The italics are as in the original. This order involves the splitting of about three hundred rails by the two regiments, and the building of some forty panels of fence. The labor is nothing, but the principle is what grinds. The facts are these: Our brigade moved out to this camping ground January 13th, and after moving and putting up our tents and clearing the ground, it was near night. During the night it commenced to rain and rained twenty-four hours, when the rain turned to snow, and it snowed twenty-four hours, making in all forty-eight hours of storm. After the storm it came off very cold. During this time the regiments used about three hundred rails. We were encamped in the woods and had nothing but green wood to burn, and had to make our fires and cook out of doors. Nothing has been said by Cyrus L. Dunham, of the Fiftieth Indiana, who was and is in command of the brigade, until to-day, when we received the foregoing order. What enviable notoriety the aforesaid colonel thinks to gain by such a course, is hard to imagine. What rule of warfare, or order, or reason, authorises him to issue the same, is more than I am able to tell. It would have been much more to his credit, and at the same time raised him in the estimation of the soldiers, if, during that storm, he had sent a man to appraise the fence and other rails in the vicinity, and receipted for them, and had them hauled to the regiments and used for fire.

Another thing would add immortality to his fame, if, having the power, he would exercise it by taking from the rebels and traitors in this vicinity some of their fat cattle and hogs for the use of his men, who are compelled to live on tainted meat. Here we are, in the heart of rebeldom, where there is plenty of everything necessary to the health and comfort of the men, and yet they are often furnished with rations unfit for use. It was a maxim with Napoleon, and with all good generals, that the soldier was to be well fed and well clothed. But in these latter times a general in the field, or a colonel commanding a brigade, in violation of the letter and spirit of the laws of Congress, and the general orders from the War Department, compel their soldiers to live on food unfit for dogs, while they guard the stores of their enemies; and to cut green wood, even during inclement storms, to cook this said meat with. And the aforesaid colonel, or general, or both, live in fine houses, with servants to wait upon them, and receive presents from the rebels in and about this place, for which we give them protection.

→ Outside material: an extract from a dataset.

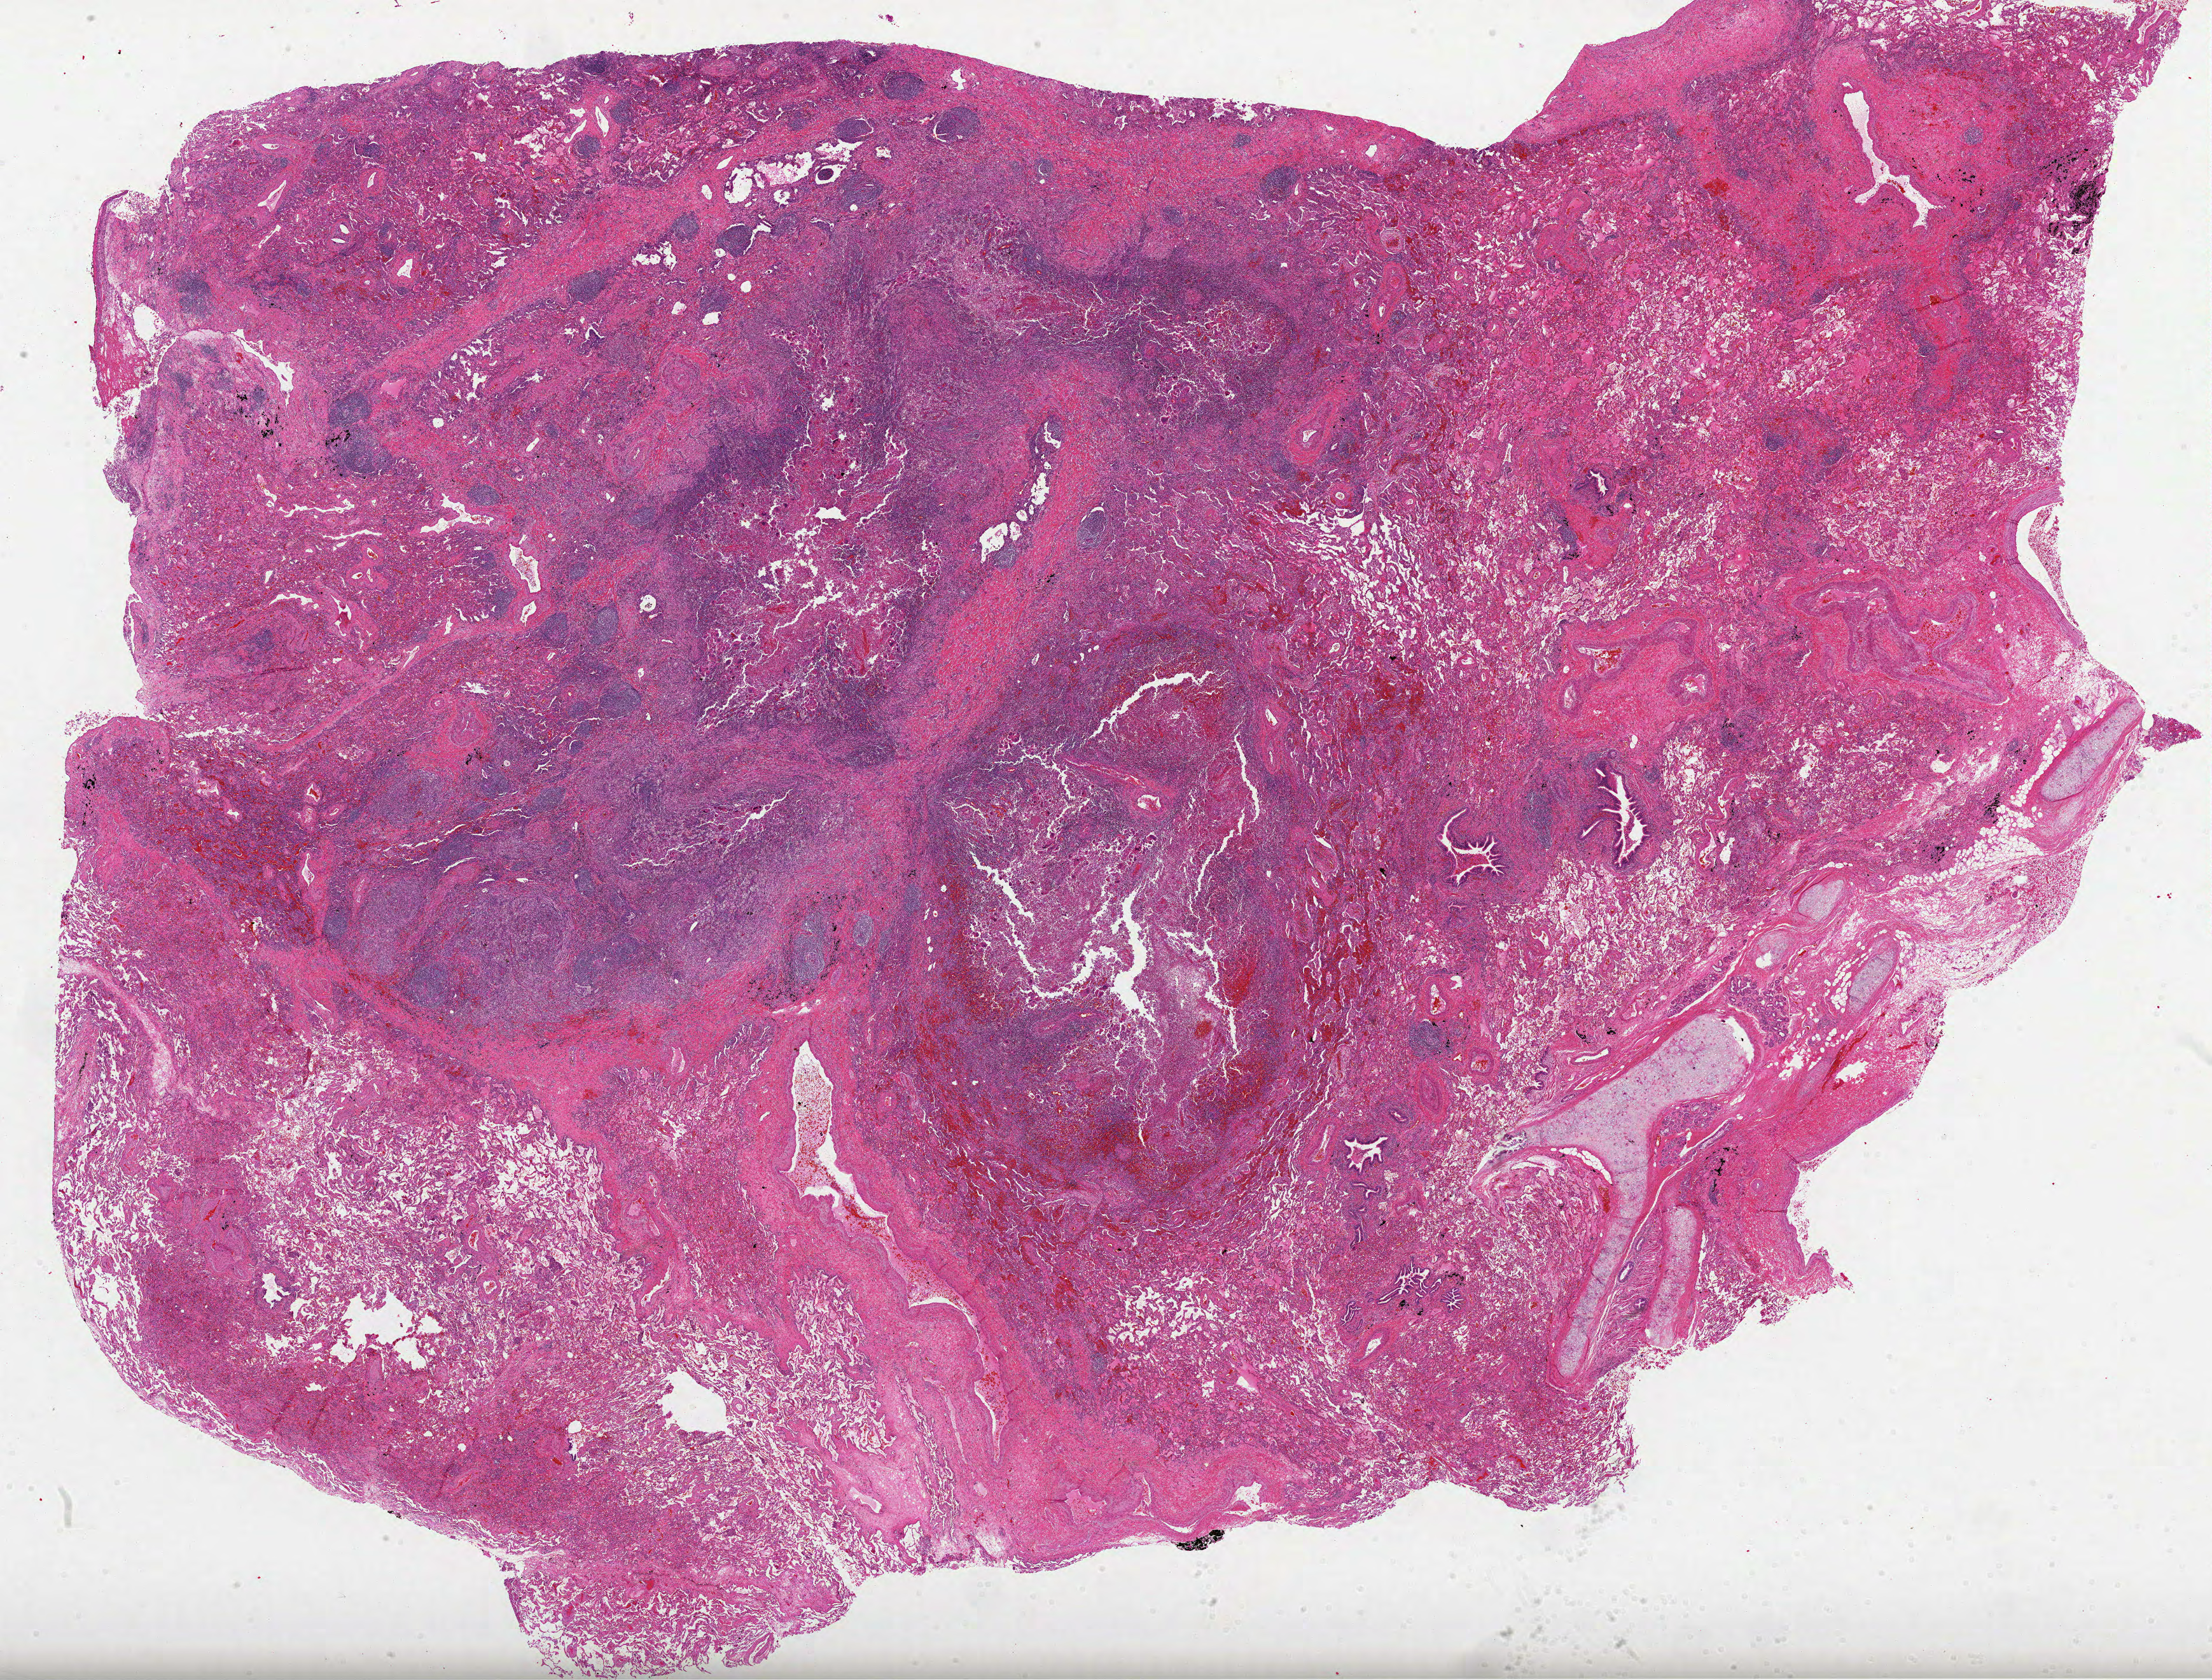
H&E whole-slide image — low-resolution overview of the scanned area, about 28.0 x 21.3 mm, FFPE section, sample: primary tumour, lung. Patient: male, age at initial diagnosis 73 years.
• AJCC pathologic stage: IA (5th edition)
• pathologic diagnosis: Squamous cell carcinoma, NOS (lower lobe, lung)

This is the reason we are so long in putting down this rebellion. If it had been, or was now, the policy of the generals in the field to use every means in their power to hunt the rebels, and in an authoritative manner take whatever there is in this country to subsist our armies upon, and then keep them moving in the direction of the enemy, it would he far better for our cause, and much more to the injury of the southern confederacy.

Our trip into Mississippi demonstrated the fact that the people of the south, where they have not been overrun by the enemy, have enough to live upon. Twenty thousand men in a body could, by using due precautions, subsist upon the rebels, and move from Corinth to Mobile.

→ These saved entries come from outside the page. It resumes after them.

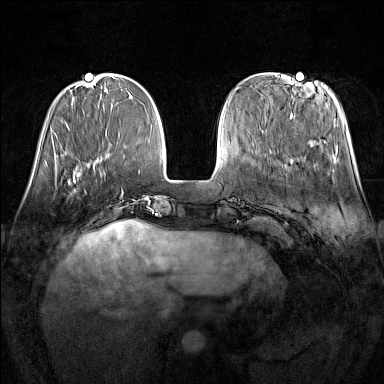
Breast MRI (dynamic contrast-enhanced), one axial slice; position 43 of 160 along the scan axis; dynamic contrast-enhanced series, time point 2 of 7 at this slice position (early post-contrast); 1.5 T; TE 1.8 ms, TR 5 ms; 1 mm slice thickness; 384 × 384 image matrix. Female patient.
Outlined on this slice (semi-automatically segmented with operator editing):
- enhancing-tissue mask used for the functional tumour volume (all voxels passing the contrast-enhancement thresholds inside the analysis volume; usually the tumour): bounding box [x1, y1, x2, y2] px = [68, 179, 86, 193]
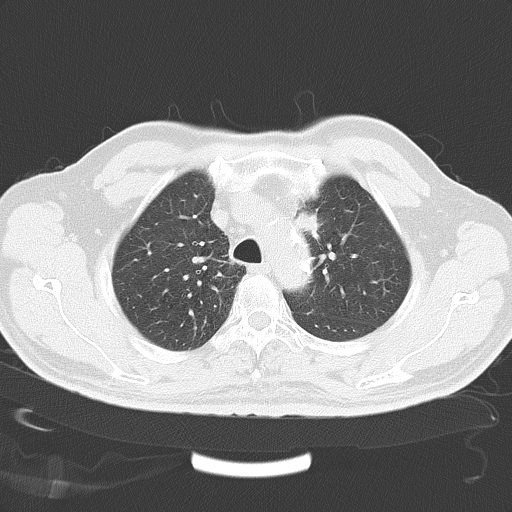
Chest CT, one axial slice; position 41 of 51 along the scan axis; reconstruction kernel B70f; lung window (W 1500 / L -600 HU); 5 mm slice thickness; 512 × 512 image matrix, field of view 357 × 357 mm. Patient: male, 67 years. From the clinical record (not read from this slice): clinical TNM (as recorded): T1a N2 M1a.
Annotated regions visible in this slice (rectangle marked by the reading radiologist):
- lung tumour (recorded histology: large cell carcinoma): bounding box <292,207,324,236> (left, top, right, bottom; pixels)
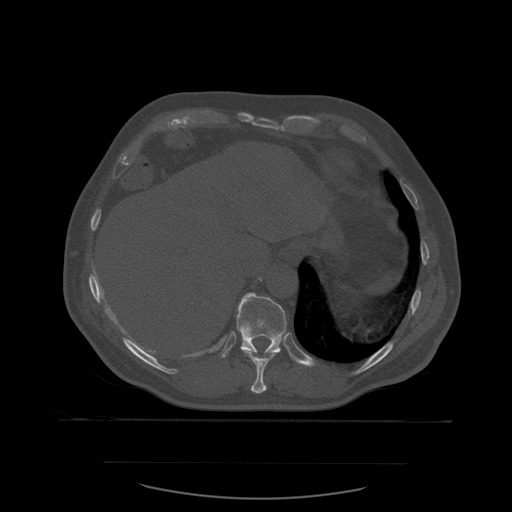
CT including the spine, one axial slice; slice 307 of 590 in the series (ordered by position); bone window (W 1800 / L 400 HU); 1.25 mm slice thickness; 512 × 512 image matrix. Patient age 71 years. Case-level facts recorded for this patient, not image findings: primary cancer: lung; vertebrae with lytic lesions (as recorded): T1, T2, L5, S1.
Outlined on this slice (semi-automatically segmented with operator editing):
- T10 vertebra: bounding box [x1, y1, x2, y2] px = [246, 352, 277, 394]
- T11 vertebra: [234, 293, 290, 367]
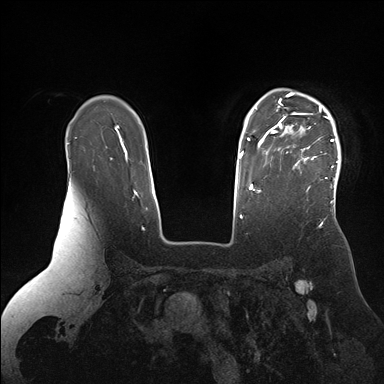
Breast MRI (dynamic contrast-enhanced), one axial slice; slice 123 of 176 in the series (ordered by position); dynamic contrast-enhanced series, time point 2 of 7 at this slice position (early post-contrast); 1.5 T; TE 1.5 ms, TR 4.1 ms; 1.1 mm slice thickness; 384 × 384 image matrix. Female patient.
Annotated regions visible in this slice (semi-automatic segmentation, software-assisted and operator-edited):
- enhancing-tissue mask used for the functional tumour volume (all voxels passing the contrast-enhancement thresholds inside the analysis volume; usually the tumour): box from (x=265, y=92) to (x=341, y=196) px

By such a course we could destroy the communications between the rebels in the east and in the west; and with thirty thousand men in the rear, and our ships of war in front, we might capture the rebel stronghold in a short time. This would hurt the rebellion in more ways than one, and would at the same time give heart and vigor to our men. As it is, men and officers are disgusted and discouraged with the inactivity that we are now undergoing. They came here with the hope of doing something to put down the rebellion. They want to be set to work to crush it out. They want to do it now, and return to their homes, their families, and their avocations.

But we are apt to think that splitting rails to repair secesh fences, living on spoiled pork in a country that abounds in plenty of good cattle and hogs, lying inactive in malarial camps until more fall by disease than on the battlefield, is not quite the treatment that patriots had a right to expect.